Qu’a-t-il donc, ce Dante, pour attirer les grandes âmes ? Qu’a-t-il à leur offrir ? Il leur offre l’expérience d’une vie complète. On le dénature quand on le fixe par une épithète saisissante dans une seule attitude. Le sombre Alighieri ! Qu’est-ce à dire ? Ceux-là peuvent se contenter de cette épithète qui se sont bornés à relire son Enfer et n’ont pas poussé plus loin... Connaissez-vous son portrait du Bargello de Florence ?... Voilà le jeune victorieux qu’il fut avant de devenir le vieux vaincu, popularisé par le buste de Naples. Et en lui toute la culture de son époque... Vox privata, s’écrie-t-il encore en parlant de lui-même. Nous connaissons cette voix si fière. C’est la voix des Milton, des Voltaire, des Chateaubriand, des Hugo. Dante a reçu sa mission de son génie d’artiste. Il possède une conception architecturale de la société et ne peut se passer de la faire connaître. Tout homme, pourvu seulement qu’il soit un être de grandes pensées, trouve en lui un élargissement de son âme et des espaces pour son rêve [1].


Mais tout serait à citer dans ce noble discours. Ce jour-là encore, M. Maurice Barrès a eu la bonne fortune d’exprimer « la pensée de la France. »

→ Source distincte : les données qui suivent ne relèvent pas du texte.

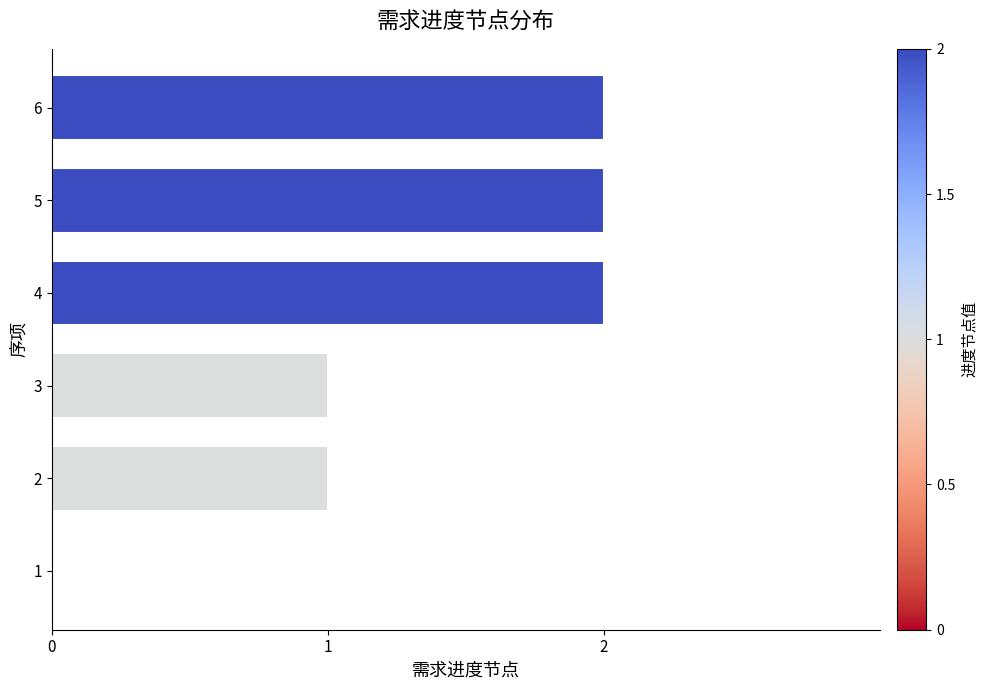

What is the average value?

1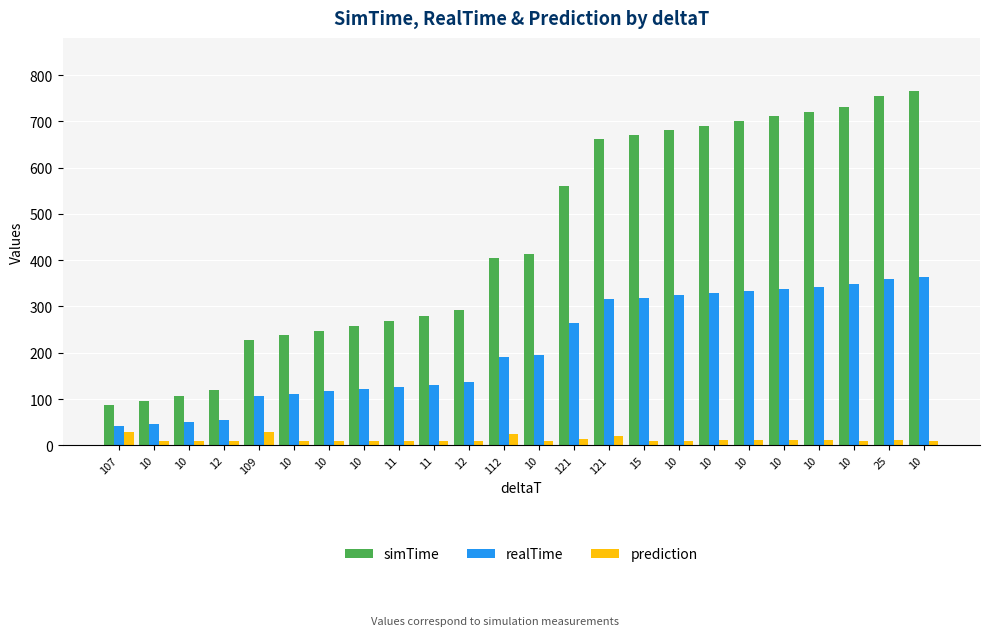

How many data points does each series have?

24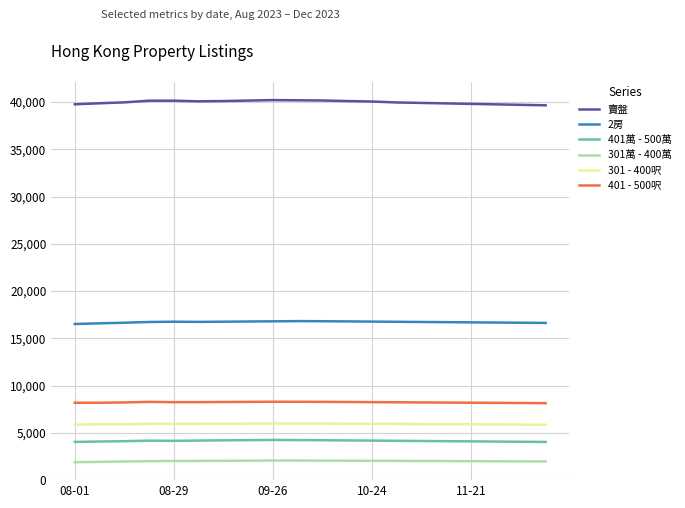

True or false: 2房 and 401 - 500呎 cross at least once.

False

Arrivé au terme de cette longue étude, je suis pris d’un scrupule. A suivre dans tous ses méandres une pensée très mobile, très accueillante et très diverse, en ai-je bien saisi et fait sentir la suite et l’unité ? N’ai-je pas, à plus d’une reprise, laissé la ligne de ce robuste, souple et complexe talent se briser entre mes lourdes mains de critique ? Certes, il a beaucoup changé, et dans le grave orateur du Génie du Rhin et du discours sur Dante, il serait assez difficile de reconnaître le biographe amusé de Bérénice. Mais qu’on aille au fond des choses : il a évolué, il s’est développé, épanoui, plus qu’il n’a changé. L’auteur des Barbares avait « de l’avenir » et des parties sérieuses dans l’esprit ; et d’autre part, en cherchant bien, il ne serait pas impossible de trouver çà et là dans ses derniers ouvrages, encore un peu d’égotisme et de dilettantisme littéraire. N’ayons pas le pharisaïsme de nous en étonner. Ce qui est certain, c’est que le romancier des Déracinés a très librement, mais très fidèlement suivi le mouvement de la pensée de son temps. Parti du pur individualisme, il a progressivement élargi

  1. La grande Mission de Dante, Revue hebdomadaire, 11 juin 1921.